Ode to Basil is a large painting, eight by four feet in size, landscape format. It is one of a series of colourful rants. Some might call it therapy, but it’s more than that. Finding your voice within the strict parameters of drawing and painting, amongst the heritage of Western Art practice isn’t easy. Currently artists have turned their backs on the simplicity of drawing and painting, in favour of attention grabbing gimmicks.
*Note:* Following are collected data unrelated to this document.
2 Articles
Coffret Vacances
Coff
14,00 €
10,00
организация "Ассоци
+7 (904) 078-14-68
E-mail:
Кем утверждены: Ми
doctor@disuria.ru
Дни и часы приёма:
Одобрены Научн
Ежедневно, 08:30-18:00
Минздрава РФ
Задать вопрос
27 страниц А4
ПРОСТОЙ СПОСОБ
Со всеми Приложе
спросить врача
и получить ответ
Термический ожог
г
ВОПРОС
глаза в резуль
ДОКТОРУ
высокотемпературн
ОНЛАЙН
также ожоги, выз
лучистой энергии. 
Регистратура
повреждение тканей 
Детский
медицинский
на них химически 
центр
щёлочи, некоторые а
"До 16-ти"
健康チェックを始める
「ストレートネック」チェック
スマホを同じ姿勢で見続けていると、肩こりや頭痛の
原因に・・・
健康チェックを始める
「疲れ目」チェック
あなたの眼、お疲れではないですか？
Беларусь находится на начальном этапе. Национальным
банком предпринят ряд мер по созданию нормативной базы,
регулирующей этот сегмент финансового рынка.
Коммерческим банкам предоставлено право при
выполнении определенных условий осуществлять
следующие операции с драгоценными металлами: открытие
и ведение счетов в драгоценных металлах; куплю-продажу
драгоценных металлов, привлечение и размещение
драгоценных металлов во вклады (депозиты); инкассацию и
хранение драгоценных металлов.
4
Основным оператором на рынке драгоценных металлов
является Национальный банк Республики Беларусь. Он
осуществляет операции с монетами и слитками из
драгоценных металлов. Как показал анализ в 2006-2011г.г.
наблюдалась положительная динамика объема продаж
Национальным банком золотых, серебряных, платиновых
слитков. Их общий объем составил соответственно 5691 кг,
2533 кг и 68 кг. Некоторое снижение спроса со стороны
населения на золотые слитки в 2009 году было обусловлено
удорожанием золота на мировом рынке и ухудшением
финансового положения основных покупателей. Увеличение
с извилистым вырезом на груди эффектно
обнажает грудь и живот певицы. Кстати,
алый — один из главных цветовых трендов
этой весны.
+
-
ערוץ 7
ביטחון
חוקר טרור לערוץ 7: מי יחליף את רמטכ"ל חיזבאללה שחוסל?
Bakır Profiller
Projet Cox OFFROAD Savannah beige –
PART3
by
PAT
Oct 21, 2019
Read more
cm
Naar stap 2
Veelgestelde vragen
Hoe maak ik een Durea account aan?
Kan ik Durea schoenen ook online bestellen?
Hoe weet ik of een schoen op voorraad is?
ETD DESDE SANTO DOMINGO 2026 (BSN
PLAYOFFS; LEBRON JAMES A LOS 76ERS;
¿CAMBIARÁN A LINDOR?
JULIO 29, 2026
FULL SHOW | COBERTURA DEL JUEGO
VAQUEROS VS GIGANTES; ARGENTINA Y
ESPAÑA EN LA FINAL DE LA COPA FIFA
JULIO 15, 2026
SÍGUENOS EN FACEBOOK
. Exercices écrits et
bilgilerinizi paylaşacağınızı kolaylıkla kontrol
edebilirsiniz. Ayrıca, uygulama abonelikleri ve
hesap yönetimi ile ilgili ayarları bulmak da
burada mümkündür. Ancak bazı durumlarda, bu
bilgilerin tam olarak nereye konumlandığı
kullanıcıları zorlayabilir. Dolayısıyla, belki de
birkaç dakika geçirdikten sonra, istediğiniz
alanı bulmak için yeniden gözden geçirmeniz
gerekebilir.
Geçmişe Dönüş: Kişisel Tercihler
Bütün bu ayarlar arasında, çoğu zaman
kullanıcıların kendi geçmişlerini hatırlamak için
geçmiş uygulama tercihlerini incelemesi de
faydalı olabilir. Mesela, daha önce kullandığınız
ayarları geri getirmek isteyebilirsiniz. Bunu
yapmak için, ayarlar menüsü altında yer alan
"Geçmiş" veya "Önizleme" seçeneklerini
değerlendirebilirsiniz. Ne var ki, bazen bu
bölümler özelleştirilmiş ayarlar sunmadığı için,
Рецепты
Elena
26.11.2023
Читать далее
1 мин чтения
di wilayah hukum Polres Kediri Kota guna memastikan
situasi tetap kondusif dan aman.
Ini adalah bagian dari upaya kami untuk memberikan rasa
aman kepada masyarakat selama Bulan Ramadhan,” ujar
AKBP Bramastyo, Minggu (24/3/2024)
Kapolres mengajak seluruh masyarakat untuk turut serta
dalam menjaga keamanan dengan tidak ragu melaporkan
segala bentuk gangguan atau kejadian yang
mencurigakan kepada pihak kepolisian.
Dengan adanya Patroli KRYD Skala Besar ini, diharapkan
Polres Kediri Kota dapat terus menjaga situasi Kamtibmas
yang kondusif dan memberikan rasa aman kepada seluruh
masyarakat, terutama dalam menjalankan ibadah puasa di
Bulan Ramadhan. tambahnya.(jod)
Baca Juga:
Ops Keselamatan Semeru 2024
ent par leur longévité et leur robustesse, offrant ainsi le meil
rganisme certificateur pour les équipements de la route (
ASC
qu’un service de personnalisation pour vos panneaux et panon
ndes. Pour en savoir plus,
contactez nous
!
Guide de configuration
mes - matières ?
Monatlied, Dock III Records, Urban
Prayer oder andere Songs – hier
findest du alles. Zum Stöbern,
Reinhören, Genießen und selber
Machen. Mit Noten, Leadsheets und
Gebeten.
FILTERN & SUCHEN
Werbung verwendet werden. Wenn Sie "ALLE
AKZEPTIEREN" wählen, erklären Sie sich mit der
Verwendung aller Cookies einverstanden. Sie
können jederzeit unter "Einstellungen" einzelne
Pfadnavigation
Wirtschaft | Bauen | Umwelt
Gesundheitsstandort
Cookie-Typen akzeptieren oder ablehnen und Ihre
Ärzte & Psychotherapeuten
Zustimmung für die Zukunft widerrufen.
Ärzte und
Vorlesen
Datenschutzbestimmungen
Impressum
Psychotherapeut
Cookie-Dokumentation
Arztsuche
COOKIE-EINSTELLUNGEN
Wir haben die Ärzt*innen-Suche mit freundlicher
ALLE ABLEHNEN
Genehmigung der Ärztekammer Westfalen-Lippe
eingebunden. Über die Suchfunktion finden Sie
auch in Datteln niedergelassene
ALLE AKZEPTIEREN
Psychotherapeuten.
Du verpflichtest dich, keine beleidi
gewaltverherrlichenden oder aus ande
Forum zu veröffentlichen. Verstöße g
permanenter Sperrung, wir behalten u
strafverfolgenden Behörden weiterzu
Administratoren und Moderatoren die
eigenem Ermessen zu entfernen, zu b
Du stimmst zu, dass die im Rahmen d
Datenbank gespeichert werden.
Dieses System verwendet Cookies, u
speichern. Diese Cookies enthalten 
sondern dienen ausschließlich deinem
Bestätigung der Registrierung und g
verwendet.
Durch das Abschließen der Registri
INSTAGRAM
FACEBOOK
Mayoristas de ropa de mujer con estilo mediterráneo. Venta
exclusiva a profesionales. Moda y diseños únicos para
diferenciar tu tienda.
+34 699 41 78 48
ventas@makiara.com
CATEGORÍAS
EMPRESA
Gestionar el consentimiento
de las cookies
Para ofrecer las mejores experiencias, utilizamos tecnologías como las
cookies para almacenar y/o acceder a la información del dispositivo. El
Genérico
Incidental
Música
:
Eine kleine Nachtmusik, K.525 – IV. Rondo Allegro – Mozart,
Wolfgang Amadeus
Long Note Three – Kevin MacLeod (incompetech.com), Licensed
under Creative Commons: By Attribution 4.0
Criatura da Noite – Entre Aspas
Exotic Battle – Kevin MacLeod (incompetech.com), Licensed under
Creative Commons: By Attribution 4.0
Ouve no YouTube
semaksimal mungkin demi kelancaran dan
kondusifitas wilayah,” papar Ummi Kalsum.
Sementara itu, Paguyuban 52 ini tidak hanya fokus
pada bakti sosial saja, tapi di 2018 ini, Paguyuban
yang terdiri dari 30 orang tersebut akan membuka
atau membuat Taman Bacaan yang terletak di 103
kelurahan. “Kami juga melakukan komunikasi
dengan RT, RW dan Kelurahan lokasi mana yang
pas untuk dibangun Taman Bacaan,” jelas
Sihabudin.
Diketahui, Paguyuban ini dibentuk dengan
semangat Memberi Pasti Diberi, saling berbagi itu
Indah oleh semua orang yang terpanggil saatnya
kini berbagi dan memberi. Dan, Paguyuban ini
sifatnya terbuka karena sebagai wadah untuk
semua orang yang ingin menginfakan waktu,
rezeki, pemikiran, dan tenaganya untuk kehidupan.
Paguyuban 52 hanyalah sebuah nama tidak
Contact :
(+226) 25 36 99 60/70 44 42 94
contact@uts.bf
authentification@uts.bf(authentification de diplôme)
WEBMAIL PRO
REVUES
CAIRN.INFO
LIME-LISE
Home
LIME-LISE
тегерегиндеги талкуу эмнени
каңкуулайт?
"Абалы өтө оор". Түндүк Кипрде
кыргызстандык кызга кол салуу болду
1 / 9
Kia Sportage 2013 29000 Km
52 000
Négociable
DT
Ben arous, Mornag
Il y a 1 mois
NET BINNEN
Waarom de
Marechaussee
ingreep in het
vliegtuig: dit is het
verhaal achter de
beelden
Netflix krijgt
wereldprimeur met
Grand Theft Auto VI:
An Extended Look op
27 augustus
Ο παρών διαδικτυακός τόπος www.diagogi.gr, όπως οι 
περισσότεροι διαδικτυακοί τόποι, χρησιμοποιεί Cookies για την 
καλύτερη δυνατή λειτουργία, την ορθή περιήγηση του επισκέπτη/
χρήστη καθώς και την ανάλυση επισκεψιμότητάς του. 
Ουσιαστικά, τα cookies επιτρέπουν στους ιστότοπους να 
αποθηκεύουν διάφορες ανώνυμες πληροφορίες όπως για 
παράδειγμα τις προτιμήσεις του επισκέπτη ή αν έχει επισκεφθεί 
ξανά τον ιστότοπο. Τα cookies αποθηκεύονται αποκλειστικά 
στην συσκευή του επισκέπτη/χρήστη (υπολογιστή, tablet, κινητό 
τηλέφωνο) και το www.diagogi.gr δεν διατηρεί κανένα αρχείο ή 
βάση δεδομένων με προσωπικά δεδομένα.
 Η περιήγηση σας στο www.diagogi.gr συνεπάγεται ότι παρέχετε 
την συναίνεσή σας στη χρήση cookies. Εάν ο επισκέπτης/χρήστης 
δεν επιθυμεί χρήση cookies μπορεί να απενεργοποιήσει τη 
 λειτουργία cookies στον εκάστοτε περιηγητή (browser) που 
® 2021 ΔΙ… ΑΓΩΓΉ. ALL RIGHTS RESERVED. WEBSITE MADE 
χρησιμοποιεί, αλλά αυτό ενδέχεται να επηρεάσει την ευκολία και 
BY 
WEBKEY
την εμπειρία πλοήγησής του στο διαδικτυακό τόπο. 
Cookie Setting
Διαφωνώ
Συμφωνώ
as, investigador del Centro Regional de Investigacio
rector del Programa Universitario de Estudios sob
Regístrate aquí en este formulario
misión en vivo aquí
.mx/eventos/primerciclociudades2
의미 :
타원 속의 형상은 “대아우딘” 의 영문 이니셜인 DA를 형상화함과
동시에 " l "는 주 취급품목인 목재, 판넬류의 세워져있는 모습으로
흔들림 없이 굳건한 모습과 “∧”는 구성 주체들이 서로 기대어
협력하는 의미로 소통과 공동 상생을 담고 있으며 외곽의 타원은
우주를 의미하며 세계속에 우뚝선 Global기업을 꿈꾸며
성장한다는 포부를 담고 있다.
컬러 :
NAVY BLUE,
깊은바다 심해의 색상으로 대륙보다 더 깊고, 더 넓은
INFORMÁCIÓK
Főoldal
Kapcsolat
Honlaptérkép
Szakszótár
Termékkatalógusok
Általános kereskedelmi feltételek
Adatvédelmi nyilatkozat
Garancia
Colourful painting Ode to Basil by Alan Dedman. Here Basil is portrayed as a publican.
As publican

Here, I take pleasure in a riot of expressive colour and furiously scribbled brush-work. ‘The brief’ – if it can be called that, was to make a painting about the death of my father. I thought Ode to Basil might help me move on from such a significant event.

About ‘Ode to Basil’

The crazed aspect of my oeuvre contributes to power of expression. David Hockney writes for the Art Newspaper, ‘abstraction is now over’ – but considers it as a figurative artist – not in terms of markets, collectors or educators. ‘Meaningless‘ marks are like free jazz. Without extemporization, you are less able to utilize nuance, gesture and happy accidents. Then there is what an artist actually feels and senses during the process. Over time I have learned to leave my ‘good boy’ paintings – and just go beserk with a paint brush.

Ode to Basil Colourful painting by Alan Dedman about the death of his father.
Ode to Basil

My relationship with my father wasn’t particularly great. He seemed to care until my younger sister was born, then dropped me like a hot potato. The sun shone out of my sister’s arse; from that point I was always in trouble. He disapproved. The sort of Edwardian disapproval effected with thunderous brows, harrumphing etc, eliciting a state of enduring, queasy guilt. Before my sister arrived he spent time teaching me to draw, supplying paper and pencils from an office where he worked.

Page from Basil's Brighton Technical College exercise book showing drawing lesson for Alan
Me learning to draw with Basil: page from his Brighton Technical College book

For much of my childhood I played on my own. This often consisted of writing stories and drawing whilst in my bedroom. However, Art became a kind of prison, rebellion against the parental status quo was necessary. At the age of six, I shat in my dad’s wellies and painted mad dogs and bums on the inside of  the packing shed doors, with a paste made from fertilizer and water – like you do when you are a child. If a paediatrician or psychiatrist witnessed the situation, I’ve no doubt they would have raised an eyebrow or two. If our little boy behaved similarly I’d want to know why.

Ode to Basil has four portraits of my father in it, at various stages of his life. The recumbent one – is from a sketch I made in the last few months prior to his death. The others show him as a father next to me, at Waterperry and as a publican (extreme left) and whilst serving in the RAF. Working with prints from a Kodak ‘Brownie’ and my own sketches, I felt no need to finish these portraits.

Sally our guard dog. Black & white Kodak Brownie pic from 1962
Me and my guard dog circa 1962

I started to include an image of our pet dog Sally, who used to guard me in my play-pen. But revisited the mad-dog theme; putting one of my child-hood glyphs for a bum in the sky above, next to my father’s dying visage. The painting looks good on screen and I think served it’s purpose. It was quite depressing to dwell upon my late father for the duration of the work. I like the colour – predominantly blue, coming from his RAF uniform and the September skies under which he was born. Complementary contrast is effected with oranges, yellows and reds. The violent, gestural brush-work expresses some of the anger I feel.

Mad dog by Alan Dedman colourful rendition of crazy dog with snarling mouth
Mad dog

My parents were rubber fetishists, something which began for my father when hospitalized with Scarlet fever. Part of the treatment for this (back then) consisted in using rubber sheets. The fact my dad could have performed the opening rushes of ‘The Great Rock and Roll Swindle’ doesn’t really bother me. But keeping up appearances on my parents’ behalf did, because it took such an effort. Like being permanently stuck in a Harold Pinter play, neat side parting and good grades, always behaving myself – conforming. Maintaining the pretence everything was ‘tickety-boo’, wholesome and middle-class.

At times it is necessary to pretend but when pretence is mingled with arrogance, it becomes ugly. Pretence (and arrogance) abound amongst artists, Art students, Art college staff and the wider arts community. It seems down-to-earth pragmatism is never fashionable and honesty gets sneered at. To the peddlers of bullshit and all the young pseuds I say: ‘I fart in your general direction….. in fact I shit in your wellies and pray for rain’.